Aus Misstrauen, Angst und Unzufriedenheit mit der Umsetzung des Friedensvertrags haben inzwischen auch tausende ehemalige FARC-Kämpfer*innen wieder zu den Waffen gegriffen.

„Die Regierung Duque behauptet gegenüber der internationalen Gemeinschaft, dass sie das Abkommen umsetze, de facto torpediert sie es jedoch politisch und auch finanziell“, so Matthias Schreiber, Koordinator von kolko – Menschenrechte für Kolumbien e.V. „Die vorgesehene Landreform hätte enormes Potential, die Konfliktursachen zu bekämpfen. Doch gerade hier gibt es wenig Fortschritte. Stattdessen hat die Regierung Duque ,Zukunftszonen‘ benannt, in denen Entwicklungspläne militärischen Vorgaben der Regierung untergeordnet werden.“

„Wir stellen zunehmend autoritäre Tendenzen in Kolumbien fest, auch die Unabhängigkeit der Justiz ist bedroht“, erklärt Margaret Buslay von pax christi Deutschland. „Als der Oberste Gerichtshof Hausarrest gegen Duques politischen Ziehvater, den Expräsidenten Álvaro Uribe, verhängte, kritisierte der Präsident die Entscheidung als ,schmerzhaft‘ und kündigte an, das Justizsystem grundlegend reformieren zu wollen. Außerdem begegnet die Regierung sozialen Protesten mit massiver Repression. Bei Demonstrationen gegen Polizeigewalt wurden im September 13 Personen von der Polizei erschossen und mindestens 72 weitere durch Polizeikugeln verletzt“, so Buslay.

„Deutschland und die EU unterstützen den Friedensprozess großzügig, auch finanziell.
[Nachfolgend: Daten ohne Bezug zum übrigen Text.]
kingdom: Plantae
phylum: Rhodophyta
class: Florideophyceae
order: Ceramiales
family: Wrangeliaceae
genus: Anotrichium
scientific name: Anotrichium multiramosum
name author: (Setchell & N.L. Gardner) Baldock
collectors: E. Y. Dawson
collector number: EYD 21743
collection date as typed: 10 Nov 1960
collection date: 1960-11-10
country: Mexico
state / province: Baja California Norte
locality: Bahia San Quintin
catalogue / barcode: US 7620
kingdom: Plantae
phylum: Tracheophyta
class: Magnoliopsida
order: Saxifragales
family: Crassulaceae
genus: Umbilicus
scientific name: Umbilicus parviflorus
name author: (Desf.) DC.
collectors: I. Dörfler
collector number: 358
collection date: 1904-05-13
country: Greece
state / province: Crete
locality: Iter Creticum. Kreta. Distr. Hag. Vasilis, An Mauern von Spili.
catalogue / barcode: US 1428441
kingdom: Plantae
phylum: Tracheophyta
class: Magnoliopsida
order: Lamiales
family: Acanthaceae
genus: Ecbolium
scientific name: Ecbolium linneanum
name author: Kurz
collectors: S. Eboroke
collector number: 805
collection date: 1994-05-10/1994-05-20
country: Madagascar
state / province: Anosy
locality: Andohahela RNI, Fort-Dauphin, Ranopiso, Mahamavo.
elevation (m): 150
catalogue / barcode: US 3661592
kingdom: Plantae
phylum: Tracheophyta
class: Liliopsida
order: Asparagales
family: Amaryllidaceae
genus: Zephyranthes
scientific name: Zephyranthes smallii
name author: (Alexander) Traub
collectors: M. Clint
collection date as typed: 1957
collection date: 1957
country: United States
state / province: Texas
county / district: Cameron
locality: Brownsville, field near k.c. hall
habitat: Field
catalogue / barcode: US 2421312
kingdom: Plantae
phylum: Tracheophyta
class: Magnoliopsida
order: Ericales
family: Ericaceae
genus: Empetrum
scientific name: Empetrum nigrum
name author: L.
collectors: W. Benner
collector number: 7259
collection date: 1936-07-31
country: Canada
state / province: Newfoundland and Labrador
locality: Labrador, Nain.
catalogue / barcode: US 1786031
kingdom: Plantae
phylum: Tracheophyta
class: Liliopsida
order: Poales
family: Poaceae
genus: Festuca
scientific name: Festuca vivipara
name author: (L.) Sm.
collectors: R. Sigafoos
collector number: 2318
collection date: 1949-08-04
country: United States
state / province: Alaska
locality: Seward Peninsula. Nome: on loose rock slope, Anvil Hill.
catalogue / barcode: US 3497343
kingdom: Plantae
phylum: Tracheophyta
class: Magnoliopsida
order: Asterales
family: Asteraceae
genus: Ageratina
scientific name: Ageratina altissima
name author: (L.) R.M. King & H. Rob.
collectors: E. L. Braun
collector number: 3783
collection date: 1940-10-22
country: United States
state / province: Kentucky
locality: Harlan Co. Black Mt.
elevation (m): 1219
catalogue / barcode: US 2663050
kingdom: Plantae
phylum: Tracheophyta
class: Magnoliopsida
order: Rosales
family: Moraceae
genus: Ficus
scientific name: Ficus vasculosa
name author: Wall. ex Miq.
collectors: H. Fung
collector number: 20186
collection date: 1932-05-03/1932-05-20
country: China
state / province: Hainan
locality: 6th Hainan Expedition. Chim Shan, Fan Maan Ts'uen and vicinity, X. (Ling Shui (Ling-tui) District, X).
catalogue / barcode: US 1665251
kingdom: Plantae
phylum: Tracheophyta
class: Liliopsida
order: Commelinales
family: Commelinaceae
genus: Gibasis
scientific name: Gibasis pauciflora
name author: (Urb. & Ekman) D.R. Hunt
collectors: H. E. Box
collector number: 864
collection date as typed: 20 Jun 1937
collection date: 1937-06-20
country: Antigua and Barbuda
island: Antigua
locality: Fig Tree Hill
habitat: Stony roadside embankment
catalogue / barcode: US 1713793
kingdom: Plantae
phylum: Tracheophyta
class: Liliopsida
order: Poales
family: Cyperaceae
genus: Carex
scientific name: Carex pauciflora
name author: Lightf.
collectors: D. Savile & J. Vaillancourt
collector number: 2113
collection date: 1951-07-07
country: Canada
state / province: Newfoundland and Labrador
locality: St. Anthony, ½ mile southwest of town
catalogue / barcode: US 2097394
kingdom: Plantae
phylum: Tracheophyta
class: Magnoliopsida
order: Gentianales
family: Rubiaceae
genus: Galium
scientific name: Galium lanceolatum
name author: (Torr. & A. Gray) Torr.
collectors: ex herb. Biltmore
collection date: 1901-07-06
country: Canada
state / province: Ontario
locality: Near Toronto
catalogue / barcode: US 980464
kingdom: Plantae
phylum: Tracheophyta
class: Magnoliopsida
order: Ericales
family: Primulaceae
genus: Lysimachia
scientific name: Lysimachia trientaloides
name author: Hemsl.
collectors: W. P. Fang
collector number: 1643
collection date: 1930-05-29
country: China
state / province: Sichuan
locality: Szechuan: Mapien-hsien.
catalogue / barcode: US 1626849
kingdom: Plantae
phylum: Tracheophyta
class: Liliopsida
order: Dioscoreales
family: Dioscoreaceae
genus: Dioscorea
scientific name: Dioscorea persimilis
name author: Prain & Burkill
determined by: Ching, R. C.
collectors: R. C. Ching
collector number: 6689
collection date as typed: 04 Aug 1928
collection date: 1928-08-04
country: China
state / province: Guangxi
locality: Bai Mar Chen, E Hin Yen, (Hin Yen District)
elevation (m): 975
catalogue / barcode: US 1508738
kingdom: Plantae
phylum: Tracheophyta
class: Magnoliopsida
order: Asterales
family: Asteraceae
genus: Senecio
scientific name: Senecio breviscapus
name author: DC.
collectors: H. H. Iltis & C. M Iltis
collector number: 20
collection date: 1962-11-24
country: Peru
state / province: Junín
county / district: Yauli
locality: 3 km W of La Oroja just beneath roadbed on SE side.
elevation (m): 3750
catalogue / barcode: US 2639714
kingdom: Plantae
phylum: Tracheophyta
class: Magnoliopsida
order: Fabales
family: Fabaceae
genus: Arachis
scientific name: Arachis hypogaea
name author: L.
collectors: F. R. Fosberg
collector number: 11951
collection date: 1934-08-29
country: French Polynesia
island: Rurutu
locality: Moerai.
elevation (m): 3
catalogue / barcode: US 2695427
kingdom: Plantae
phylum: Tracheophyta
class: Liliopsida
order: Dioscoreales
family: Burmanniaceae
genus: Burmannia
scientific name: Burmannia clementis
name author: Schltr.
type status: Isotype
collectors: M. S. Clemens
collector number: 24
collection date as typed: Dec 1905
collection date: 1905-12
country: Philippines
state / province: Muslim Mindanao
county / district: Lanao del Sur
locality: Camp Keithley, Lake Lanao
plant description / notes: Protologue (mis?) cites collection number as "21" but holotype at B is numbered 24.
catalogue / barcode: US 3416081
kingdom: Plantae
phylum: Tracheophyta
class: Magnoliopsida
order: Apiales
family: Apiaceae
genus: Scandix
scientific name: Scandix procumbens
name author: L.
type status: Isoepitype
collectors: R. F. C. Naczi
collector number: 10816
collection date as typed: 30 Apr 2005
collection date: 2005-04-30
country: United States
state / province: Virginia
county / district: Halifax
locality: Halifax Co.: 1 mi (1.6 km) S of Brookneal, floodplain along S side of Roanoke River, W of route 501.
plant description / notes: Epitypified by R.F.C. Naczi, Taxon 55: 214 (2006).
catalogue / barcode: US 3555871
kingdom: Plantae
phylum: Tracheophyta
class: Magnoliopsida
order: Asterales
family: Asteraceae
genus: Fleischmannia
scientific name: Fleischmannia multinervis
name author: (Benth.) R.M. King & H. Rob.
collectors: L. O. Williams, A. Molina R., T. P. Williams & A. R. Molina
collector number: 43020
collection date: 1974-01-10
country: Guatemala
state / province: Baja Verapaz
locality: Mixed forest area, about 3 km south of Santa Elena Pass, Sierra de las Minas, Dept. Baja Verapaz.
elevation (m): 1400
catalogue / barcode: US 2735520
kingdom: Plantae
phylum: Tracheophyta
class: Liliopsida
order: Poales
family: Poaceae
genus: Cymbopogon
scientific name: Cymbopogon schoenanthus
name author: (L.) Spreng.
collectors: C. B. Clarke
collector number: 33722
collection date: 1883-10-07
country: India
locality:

Diese Unterstützung darf nicht einfach weiterfließen, wenn unsere Partner aus der Zivilgesellschaft, die sich für Frieden und Menschenrechte einsetzen, nicht angemessen geschützt werden. Die im Friedensvertrag dafür vorgesehenen Mechanismen müssen endlich konsequent umgesetzt werden“, fordert Monika Lauer-Perez, Kolumbienreferentin von Adveniat.

„Wir haben von Anfang an begrüßt, dass die internationale Gemeinschaft den Friedensprozess in Kolumbien unterstützt. Doch umsetzen muss den Vertrag die kolumbianische Regierung. Die internationale Gemeinschaft muss jetzt darlegen, wie sie damit umgeht, wenn die Regierung das Abkommen gar nicht ernsthaft umsetzt“, unterstreicht Simon Winkens, Vorstandsmitglied des Diözesanrats der Katholiken im Bistum Aachen.

Die Presseerklärung tragen: Action pro Colombia; Adveniat; Caritas international, das Hilfswerk des Deutschen Caritasverbandes; Diözesanrat Aachen; kolko – Menschenrechte für Kolumbien; Kolumbiengruppe Nürtingen; pax christi Deutschland.